Editing from ScanNCut DX if desired:
If you prefer to work from the ScanNCut DX vs CanvasWorkspace to edit and size your files, this is how you will do so:
1. Click the tool button from home screen and confirm the mat size.
2. Click retrieve data and select the file you wish to work with. “OK” and this brings you to the mat screen.
3. Click Edit and object edit to edit. The things you might wish to do include:
- mirror image: useful for getting the opposite direction of a cut file!
- edit size
- rotate image: useful for a file that can be bigger if rotated, or to fit more designs on the sheet
- add more, or otherwise adjust file
4. Once satisfied, click OK and follow to screen to select cut, verify half cut is on, load mat, and begin.
Assembling the project:
1. Once your designs are weeded, you are ready to set up your wall. Make sure the space is clean and free of dust first. Then, working one file at a time take a piece of transfer material and lay it over the design. Press firmly (the scraper tool or spatula works well) to transfer it, then lift the transfer material with design attached and head to your wall. Place the design on the wall, again press firmly to transfer the vinyl from the transfer to the wall itself, and gently peel away the transfer material.
2. Repeat this step one design at a time until you have your main pieces placed. Then evaluate if any additional designs are desired, sizes, and how many. Once you have completed this, enjoy your newly decorated wall!

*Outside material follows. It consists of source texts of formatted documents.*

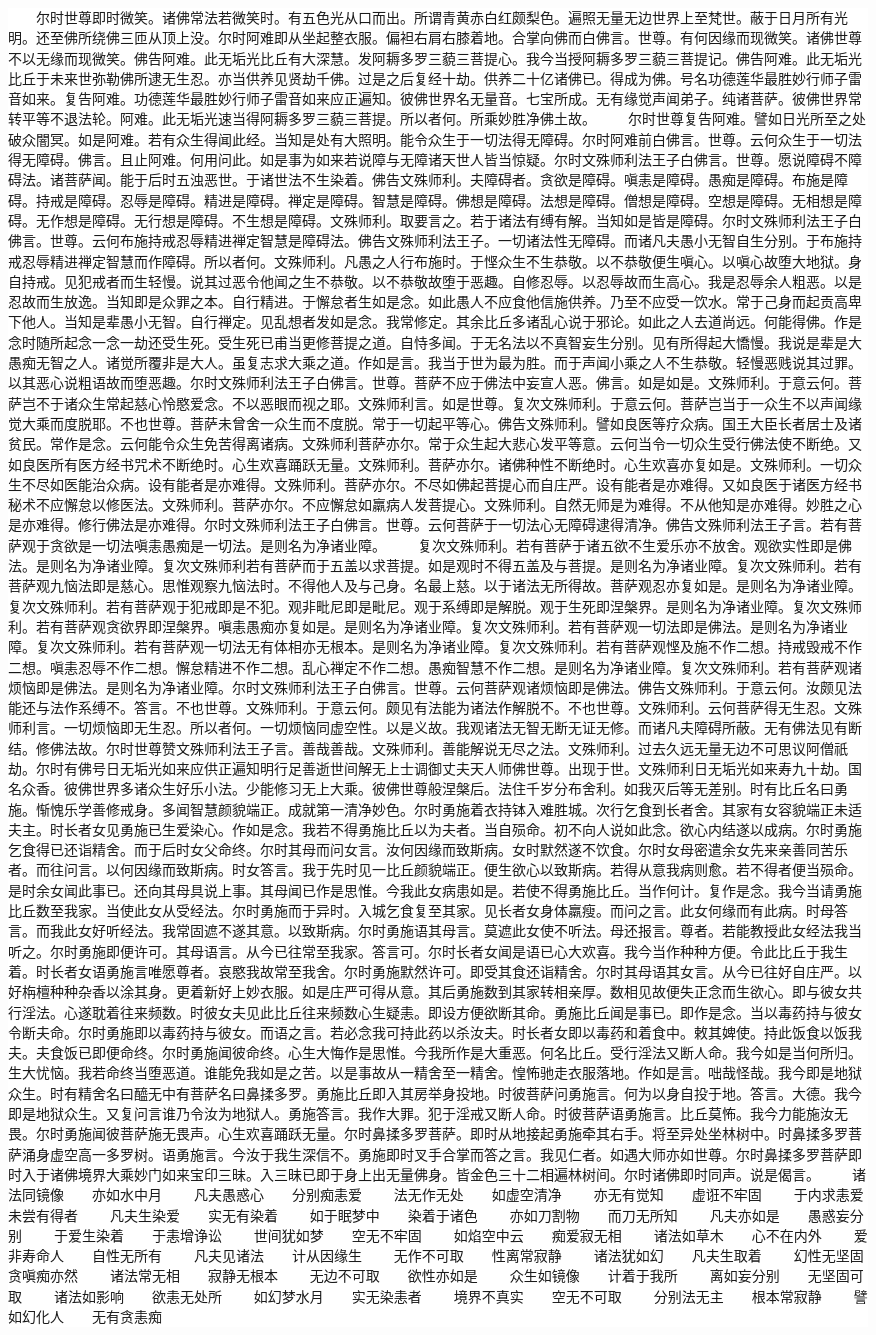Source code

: 　　尔时世尊即时微笑。诸佛常法若微笑时。有五色光从口而出。所谓青黄赤白红颇梨色。遍照无量无边世界上至梵世。蔽于日月所有光明。还至佛所绕佛三匝从顶上没。尔时阿难即从坐起整衣服。偏袒右肩右膝着地。合掌向佛而白佛言。世尊。有何因缘而现微笑。诸佛世尊不以无缘而现微笑。佛告阿难。此无垢光比丘有大深慧。发阿耨多罗三藐三菩提心。我今当授阿耨多罗三藐三菩提记。佛告阿难。此无垢光比丘于未来世弥勒佛所逮无生忍。亦当供养见贤劫千佛。过是之后复经十劫。供养二十亿诸佛已。得成为佛。号名功德莲华最胜妙行师子雷音如来。复告阿难。功德莲华最胜妙行师子雷音如来应正遍知。彼佛世界名无量音。七宝所成。无有缘觉声闻弟子。纯诸菩萨。彼佛世界常转平等不退法轮。阿难。此无垢光速当得阿耨多罗三藐三菩提。所以者何。所乘妙胜净佛土故。
　　尔时世尊复告阿难。譬如日光所至之处破众闇冥。如是阿难。若有众生得闻此经。当知是处有大照明。能令众生于一切法得无障碍。尔时阿难前白佛言。世尊。云何众生于一切法得无障碍。佛言。且止阿难。何用问此。如是事为如来若说障与无障诸天世人皆当惊疑。尔时文殊师利法王子白佛言。世尊。愿说障碍不障碍法。诸菩萨闻。能于后时五浊恶世。于诸世法不生染着。佛告文殊师利。夫障碍者。贪欲是障碍。嗔恚是障碍。愚痴是障碍。布施是障碍。持戒是障碍。忍辱是障碍。精进是障碍。禅定是障碍。智慧是障碍。佛想是障碍。法想是障碍。僧想是障碍。空想是障碍。无相想是障碍。无作想是障碍。无行想是障碍。不生想是障碍。文殊师利。取要言之。若于诸法有缚有解。当知如是皆是障碍。尔时文殊师利法王子白佛言。世尊。云何布施持戒忍辱精进禅定智慧是障碍法。佛告文殊师利法王子。一切诸法性无障碍。而诸凡夫愚小无智自生分别。于布施持戒忍辱精进禅定智慧而作障碍。所以者何。文殊师利。凡愚之人行布施时。于悭众生不生恭敬。以不恭敬便生嗔心。以嗔心故堕大地狱。身自持戒。见犯戒者而生轻慢。说其过恶令他闻之生不恭敬。以不恭敬故堕于恶趣。自修忍辱。以忍辱故而生高心。我是忍辱余人粗恶。以是忍故而生放逸。当知即是众罪之本。自行精进。于懈怠者生如是念。如此愚人不应食他信施供养。乃至不应受一饮水。常于己身而起贡高卑下他人。当知是辈愚小无智。自行禅定。见乱想者发如是念。我常修定。其余比丘多诸乱心说于邪论。如此之人去道尚远。何能得佛。作是念时随所起念一念一劫还受生死。受生死已甫当更修菩提之道。自恃多闻。于无名法以不真智妄生分别。见有所得起大憍慢。我说是辈是大愚痴无智之人。诸觉所覆非是大人。虽复志求大乘之道。作如是言。我当于世为最为胜。而于声闻小乘之人不生恭敬。轻慢恶贱说其过罪。以其恶心说粗语故而堕恶趣。尔时文殊师利法王子白佛言。世尊。菩萨不应于佛法中妄宣人恶。佛言。如是如是。文殊师利。于意云何。菩萨岂不于诸众生常起慈心怜愍爱念。不以恶眼而视之耶。文殊师利言。如是世尊。复次文殊师利。于意云何。菩萨岂当于一众生不以声闻缘觉大乘而度脱耶。不也世尊。菩萨未曾舍一众生而不度脱。常于一切起平等心。佛告文殊师利。譬如良医等疗众病。国王大臣长者居士及诸贫民。常作是念。云何能令众生免苦得离诸病。文殊师利菩萨亦尔。常于众生起大悲心发平等意。云何当令一切众生受行佛法使不断绝。又如良医所有医方经书咒术不断绝时。心生欢喜踊跃无量。文殊师利。菩萨亦尔。诸佛种性不断绝时。心生欢喜亦复如是。文殊师利。一切众生不尽如医能治众病。设有能者是亦难得。文殊师利。菩萨亦尔。不尽如佛起菩提心而自庄严。设有能者是亦难得。又如良医于诸医方经书秘术不应懈怠以修医法。文殊师利。菩萨亦尔。不应懈怠如羸病人发菩提心。文殊师利。自然无师是为难得。不从他知是亦难得。妙胜之心是亦难得。修行佛法是亦难得。尔时文殊师利法王子白佛言。世尊。云何菩萨于一切法心无障碍逮得清净。佛告文殊师利法王子言。若有菩萨观于贪欲是一切法嗔恚愚痴是一切法。是则名为净诸业障。
　　复次文殊师利。若有菩萨于诸五欲不生爱乐亦不放舍。观欲实性即是佛法。是则名为净诸业障。复次文殊师利若有菩萨而于五盖以求菩提。如是观时不得五盖及与菩提。是则名为净诸业障。复次文殊师利。若有菩萨观九恼法即是慈心。思惟观察九恼法时。不得他人及与己身。名最上慈。以于诸法无所得故。菩萨观忍亦复如是。是则名为净诸业障。复次文殊师利。若有菩萨观于犯戒即是不犯。观非毗尼即是毗尼。观于系缚即是解脱。观于生死即涅槃界。是则名为净诸业障。复次文殊师利。若有菩萨观贪欲界即涅槃界。嗔恚愚痴亦复如是。是则名为净诸业障。复次文殊师利。若有菩萨观一切法即是佛法。是则名为净诸业障。复次文殊师利。若有菩萨观一切法无有体相亦无根本。是则名为净诸业障。复次文殊师利。若有菩萨观悭及施不作二想。持戒毁戒不作二想。嗔恚忍辱不作二想。懈怠精进不作二想。乱心禅定不作二想。愚痴智慧不作二想。是则名为净诸业障。复次文殊师利。若有菩萨观诸烦恼即是佛法。是则名为净诸业障。尔时文殊师利法王子白佛言。世尊。云何菩萨观诸烦恼即是佛法。佛告文殊师利。于意云何。汝颇见法能还与法作系缚不。答言。不也世尊。文殊师利。于意云何。颇见有法能为诸法作解脱不。不也世尊。文殊师利。云何菩萨得无生忍。文殊师利言。一切烦恼即无生忍。所以者何。一切烦恼同虚空性。以是义故。我观诸法无智无断无证无修。而诸凡夫障碍所蔽。无有佛法见有断结。修佛法故。尔时世尊赞文殊师利法王子言。善哉善哉。文殊师利。善能解说无尽之法。文殊师利。过去久远无量无边不可思议阿僧祇劫。尔时有佛号日无垢光如来应供正遍知明行足善逝世间解无上士调御丈夫天人师佛世尊。出现于世。文殊师利日无垢光如来寿九十劫。国名众香。彼佛世界多诸众生好乐小法。少能修习无上大乘。彼佛世尊般涅槃后。法住千岁分布舍利。如我灭后等无差别。时有比丘名曰勇施。惭愧乐学善修戒身。多闻智慧颜貌端正。成就第一清净妙色。尔时勇施着衣持钵入难胜城。次行乞食到长者舍。其家有女容貌端正未适夫主。时长者女见勇施已生爱染心。作如是念。我若不得勇施比丘以为夫者。当自殒命。初不向人说如此念。欲心内结遂以成病。尔时勇施乞食得已还诣精舍。而于后时女父命终。尔时其母而问女言。汝何因缘而致斯病。女时默然遂不饮食。尔时女母密遣余女先来亲善同苦乐者。而往问言。以何因缘而致斯病。时女答言。我于先时见一比丘颜貌端正。便生欲心以致斯病。若得从意我病则愈。若不得者便当殒命。是时余女闻此事已。还向其母具说上事。其母闻已作是思惟。今我此女病患如是。若使不得勇施比丘。当作何计。复作是念。我今当请勇施比丘数至我家。当使此女从受经法。尔时勇施而于异时。入城乞食复至其家。见长者女身体羸瘦。而问之言。此女何缘而有此病。时母答言。而我此女好听经法。我常固遮不遂其意。以致斯病。尔时勇施语其母言。莫遮此女使不听法。母还报言。尊者。若能教授此女经法我当听之。尔时勇施即便许可。其母语言。从今已往常至我家。答言可。尔时长者女闻是语已心大欢喜。我今当作种种方便。令此比丘于我生着。时长者女语勇施言唯愿尊者。哀愍我故常至我舍。尔时勇施默然许可。即受其食还诣精舍。尔时其母语其女言。从今已往好自庄严。以好栴檀种种杂香以涂其身。更着新好上妙衣服。如是庄严可得从意。其后勇施数到其家转相亲厚。数相见故便失正念而生欲心。即与彼女共行淫法。心遂耽着往来频数。时彼女夫见此比丘往来频数心生疑恚。即设方便欲断其命。勇施比丘闻是事已。即作是念。当以毒药持与彼女令断夫命。尔时勇施即以毒药持与彼女。而语之言。若必念我可持此药以杀汝夫。时长者女即以毒药和着食中。敕其婢使。持此饭食以饭我夫。夫食饭已即便命终。尔时勇施闻彼命终。心生大悔作是思惟。今我所作是大重恶。何名比丘。受行淫法又断人命。我今如是当何所归。生大忧恼。我若命终当堕恶道。谁能免我如是之苦。以是事故从一精舍至一精舍。惶怖驰走衣服落地。作如是言。咄哉怪哉。我今即是地狱众生。时有精舍名曰醯无中有菩萨名曰鼻揉多罗。勇施比丘即入其房举身投地。时彼菩萨问勇施言。何为以身自投于地。答言。大德。我今即是地狱众生。又复问言谁乃令汝为地狱人。勇施答言。我作大罪。犯于淫戒又断人命。时彼菩萨语勇施言。比丘莫怖。我今力能施汝无畏。尔时勇施闻彼菩萨施无畏声。心生欢喜踊跃无量。尔时鼻揉多罗菩萨。即时从地接起勇施牵其右手。将至异处坐林树中。时鼻揉多罗菩萨涌身虚空高一多罗树。语勇施言。今汝于我生深信不。勇施即时叉手合掌而答之言。我见仁者。如遇大师亦如世尊。尔时鼻揉多罗菩萨即时入于诸佛境界大乘妙门如来宝印三昧。入三昧已即于身上出无量佛身。皆金色三十二相遍林树间。尔时诸佛即时同声。说是偈言。
　　诸法同镜像　　亦如水中月
　　凡夫愚惑心　　分别痴恚爱
　　法无作无处　　如虚空清净
　　亦无有觉知　　虚诳不牢固
　　于内求恚爱　　未尝有得者
　　凡夫生染爱　　实无有染着
　　如于眠梦中　　染着于诸色
　　亦如刀割物　　而刀无所知
　　凡夫亦如是　　愚惑妄分别
　　于爱生染着　　于恚增诤讼
　　世间犹如梦　　空无不牢固
　　如焰空中云　　痴爱寂无相
　　诸法如草木　　心不在内外
　　爱非寿命人　　自性无所有
　　凡夫见诸法　　计从因缘生
　　无作不可取　　性离常寂静
　　诸法犹如幻　　凡夫生取着
　　幻性无坚固　　贪嗔痴亦然
　　诸法常无相　　寂静无根本
　　无边不可取　　欲性亦如是
　　众生如镜像　　计着于我所
　　离如妄分别　　无坚固可取
　　诸法如影响　　欲恚无处所
　　如幻梦水月　　实无染恚者
　　境界不真实　　空无不可取
　　分别法无主　　根本常寂静
　　譬如幻化人　　无有贪恚痴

About the large files used for this project:
Tattered Lace 4 (TTLP04001 and 019): I turned the unicorn sideways on the mat, so that I could get the largest possible image (approx. 14” long), and for the fairy made a version about the same length. You could create smaller fairies if desired.
Tattered Lace 8 (TTLP08012): I cut this pattern twice (Sized 24” long), the second time I was sure to go in the edit screen, hit the “mirror/flip” button, then cut. This way I had mirror images of the same cut file to place along the bottom of my window.
About the small files used for this project:
I used the built-in designs of a star 1-2” wide, cloud (ARA006) from 6-12” wide, and flower part A (ARA102) ½ - 3” wide to fill in my designs once on the wall. I cut the approximate numbers and sizes I needed after the Tattered Lace patterns were placed and I knew what sizes and built-in designs I would want. Working large to small is a tactic that works well for me on a project like this.